In the foederati state that became the basis of Strathclyde, the Damnonii had less allegiance to the emperor of Rome. The region was controlled by Quintilius Clemens, a Roman, originally it is thought from the Mediterranean. Although run as a Roman state, doubtless many of its practices were more flexible. Two of the region's most famous sons took advantage of this flexibility and eschewed the family tradition of becoming decurions to enter the church. Stephen Johnson, from Later Roman Britain, notes "Pelagius, who was sent away to Italy to study law, and whose controversy with St Augustine about the doctrine of grace gave birth to the 'Pelagian' heresy which gained a great following at least in Britain in the early years of the fifth century." The other, probably more correctly described as non-Pelagian than anti-Pelagian, was St. Patrick.

St. Patrick's father, Calpornius was a decurion, living near Old Kilpatrick. John Morris in his Age of Arthur notes that "when Patrick denounced the depravations of the Clydesiders under Clemens' grandson Coroticus [Ceretic] about the 450s, he protested that their behaviour made them

not citizens of the holy Romans, but of the devil, living in the enemy ways of the barbarians.

The Damnonii of the Clyde had never themselves been Roman citizens; to Patrick, the prefect's grandson and his men were still Romans appointed to rule barbarians, but they had succumbed to his subjects way of life."

The fact that St. Patrick and Pelagius both were able, as sons of decurions, not to follow their fathers profession is a strong indication that they came from a foederati. South of Hadrian's Wall was a legitimate part of the Roman Empire, and its rules would have been more rigorously upheld. Pelagius is commonly thought to have been from Strathclyde, probably Alcluith (Dumbarton). St Patrick's provenance is more widely contested, although Kilpatrick in Dunbartonshire has long been favoured. This claim, I will assert in the entry for St. Patrick, is backed by evidence and is entirely valid.

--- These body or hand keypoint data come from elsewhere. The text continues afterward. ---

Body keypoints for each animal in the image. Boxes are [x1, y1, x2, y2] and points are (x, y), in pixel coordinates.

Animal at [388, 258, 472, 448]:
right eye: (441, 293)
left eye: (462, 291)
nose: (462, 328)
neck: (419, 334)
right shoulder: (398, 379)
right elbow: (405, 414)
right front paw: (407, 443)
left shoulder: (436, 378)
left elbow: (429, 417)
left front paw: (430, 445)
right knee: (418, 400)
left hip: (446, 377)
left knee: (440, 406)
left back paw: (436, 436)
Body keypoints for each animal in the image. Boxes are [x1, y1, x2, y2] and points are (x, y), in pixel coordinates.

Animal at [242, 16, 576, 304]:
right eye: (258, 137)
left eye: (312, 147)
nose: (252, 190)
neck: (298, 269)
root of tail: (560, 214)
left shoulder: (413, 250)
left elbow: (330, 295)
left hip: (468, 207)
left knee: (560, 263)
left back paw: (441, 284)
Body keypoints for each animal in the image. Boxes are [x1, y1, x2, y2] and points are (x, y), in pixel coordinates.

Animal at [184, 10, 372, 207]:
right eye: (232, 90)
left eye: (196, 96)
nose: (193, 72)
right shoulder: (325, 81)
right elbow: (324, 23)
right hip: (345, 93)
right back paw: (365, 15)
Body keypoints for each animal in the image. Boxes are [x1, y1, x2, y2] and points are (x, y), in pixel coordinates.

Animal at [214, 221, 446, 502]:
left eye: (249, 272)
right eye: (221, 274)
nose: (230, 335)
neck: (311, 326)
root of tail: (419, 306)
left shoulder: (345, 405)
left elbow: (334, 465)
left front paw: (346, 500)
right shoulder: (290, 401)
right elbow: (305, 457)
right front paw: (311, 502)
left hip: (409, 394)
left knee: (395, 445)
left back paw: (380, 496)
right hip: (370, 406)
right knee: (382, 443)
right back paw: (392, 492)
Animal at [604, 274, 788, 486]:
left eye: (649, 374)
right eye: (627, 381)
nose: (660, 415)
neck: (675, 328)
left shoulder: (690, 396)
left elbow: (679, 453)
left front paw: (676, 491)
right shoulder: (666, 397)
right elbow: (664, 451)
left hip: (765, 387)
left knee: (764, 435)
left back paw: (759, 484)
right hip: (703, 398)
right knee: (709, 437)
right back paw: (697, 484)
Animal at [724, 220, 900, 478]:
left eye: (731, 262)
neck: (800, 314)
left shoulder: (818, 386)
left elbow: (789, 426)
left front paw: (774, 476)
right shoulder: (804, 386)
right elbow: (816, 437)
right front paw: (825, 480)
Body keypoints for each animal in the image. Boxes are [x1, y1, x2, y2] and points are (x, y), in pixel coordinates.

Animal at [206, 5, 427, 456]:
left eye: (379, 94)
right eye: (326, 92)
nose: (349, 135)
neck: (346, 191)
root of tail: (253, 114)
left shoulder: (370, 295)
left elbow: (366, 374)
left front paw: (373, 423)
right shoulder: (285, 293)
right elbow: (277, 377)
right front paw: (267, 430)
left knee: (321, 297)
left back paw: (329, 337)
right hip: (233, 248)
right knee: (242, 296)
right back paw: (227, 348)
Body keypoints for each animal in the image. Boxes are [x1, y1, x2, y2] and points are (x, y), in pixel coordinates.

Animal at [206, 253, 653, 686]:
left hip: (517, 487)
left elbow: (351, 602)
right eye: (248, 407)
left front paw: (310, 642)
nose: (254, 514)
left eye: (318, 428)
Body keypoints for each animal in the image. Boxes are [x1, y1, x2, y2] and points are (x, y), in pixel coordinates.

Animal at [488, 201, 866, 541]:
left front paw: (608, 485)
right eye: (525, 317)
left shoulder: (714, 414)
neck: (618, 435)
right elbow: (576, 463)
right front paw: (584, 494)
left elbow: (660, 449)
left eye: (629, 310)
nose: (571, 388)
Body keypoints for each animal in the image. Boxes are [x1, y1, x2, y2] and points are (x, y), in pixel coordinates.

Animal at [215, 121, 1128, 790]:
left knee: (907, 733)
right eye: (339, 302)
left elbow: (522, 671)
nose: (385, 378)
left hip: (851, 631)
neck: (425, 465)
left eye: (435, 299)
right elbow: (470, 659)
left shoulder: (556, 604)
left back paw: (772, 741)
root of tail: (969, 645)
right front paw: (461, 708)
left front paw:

Ptolemy, the Roman geographer, gives names of some of the towns of Damnoni: Colanica, Vindogara, Coria, Alauna, Lindon and Victoria. It is difficult to ascribe modern place names to any of these sites. The first, Colanica, is mentioned by another geographer, Ravenna, as one of ten cities along the length of the Antonine Wall; the full list being Velaunia, Volitanio, Pexa, Begesse, Colanica, Medio Nemeton, Subdobiadon, Litana, Cibra and Credigone. In his Celtic Placenames of Scotland W.J. Watson offers Girvan as Vindogara; Dumbarton (AlCluith) as Alauna; and Balloch as Lindon. Renwick and Watson in their History of Glasgow, Volume 1, Pre-reformation period offers Colanica as being near the source of the Clyde; Coria near Carstairs; and alternatively, Vindogara as being either Paisley or Loudoun Hill.